Other graduates are putting off work, opting to stay in school or take exams for government jobs that might pay less than the private sector but offer more stability and social status, Zhang said.

Frustration over severe competition for government-backed jobs exploded into an online outcry when pop star Jackson Yee, also known as Yi Yangqianxi, appeared on the shortlist of candidate performers at the National Theater of China.

Chinese public on social media, including Yee’s fans, questioned if he had abused his celebrity privilege in the recruitment process to get a position that’s a bonus to him but would give other contenders a real break.

Yee denied getting special treatment but announced he would give up the position.

Anti-virus controls have shut down in-person job fairs and postponed civil service exams that lead to jobs for hundreds of thousands of people every year.

Fang Zhiyou, an accounting graduate in the central province of Hubei, said a delay for her civil service exam from March to July disrupted her job hunt.
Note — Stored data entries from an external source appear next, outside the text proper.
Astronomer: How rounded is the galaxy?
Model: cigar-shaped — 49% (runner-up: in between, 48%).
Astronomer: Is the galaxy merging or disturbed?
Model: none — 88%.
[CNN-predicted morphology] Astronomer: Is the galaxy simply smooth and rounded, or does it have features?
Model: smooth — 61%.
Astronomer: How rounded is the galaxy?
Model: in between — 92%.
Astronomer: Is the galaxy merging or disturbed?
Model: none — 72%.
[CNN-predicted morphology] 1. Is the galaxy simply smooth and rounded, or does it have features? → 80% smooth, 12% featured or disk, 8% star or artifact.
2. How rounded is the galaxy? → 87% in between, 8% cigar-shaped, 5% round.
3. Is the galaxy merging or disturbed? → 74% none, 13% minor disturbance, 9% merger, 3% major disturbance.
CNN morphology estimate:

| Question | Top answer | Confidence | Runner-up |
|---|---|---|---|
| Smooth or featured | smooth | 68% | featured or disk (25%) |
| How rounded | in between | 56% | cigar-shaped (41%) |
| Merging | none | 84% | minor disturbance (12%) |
She is waiting to find out how she did.

“If not for the pandemic, my exam would not have been delayed and I would not have struggled for so long,” said Fang. “I hate the pandemic forever.”
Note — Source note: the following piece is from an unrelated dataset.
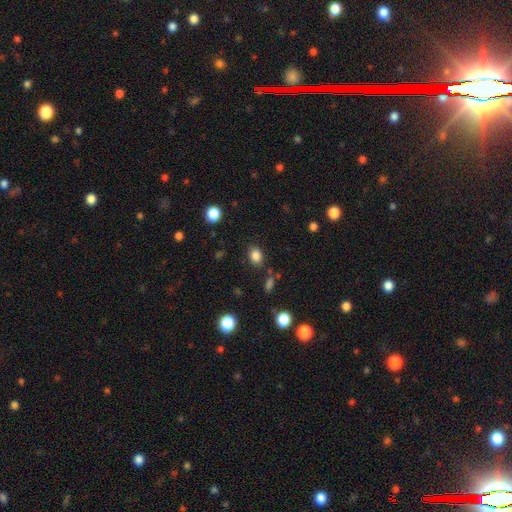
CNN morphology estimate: smooth 83%, star or artifact 11%, featured or disk 5%. Down the decision tree: how rounded — in between (56%); merging — none (82%).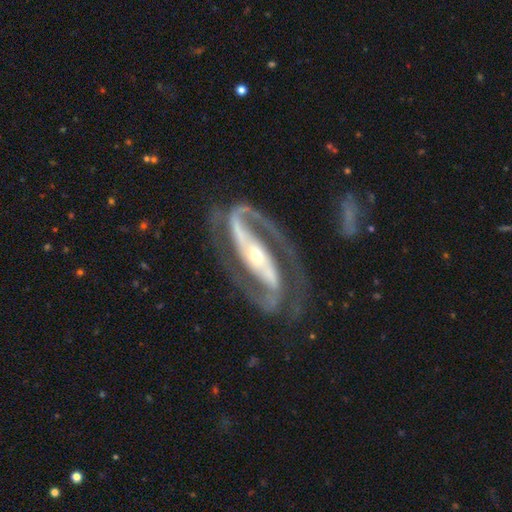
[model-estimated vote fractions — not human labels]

Fang would rather work for the government but said she would accept a job doing accounting for a manufacturer.

Graduate numbers have surged following an initiative begun in 2019, ahead of the pandemic, to increase training for technical skills the government said were “urgently needed.” More job seekers are expected to enter the labor market in the coming years.

“If I don’t have a job this year, for sure it will become more difficult next year,” Fang said.

___

Associated Press video producer Olivia Zhang in Beijing and researcher Chen Si in Shanghai contributed to this report.

Copyright © The Associated Press. All rights reserved. This material may not be published, broadcast, rewritten or redistributed.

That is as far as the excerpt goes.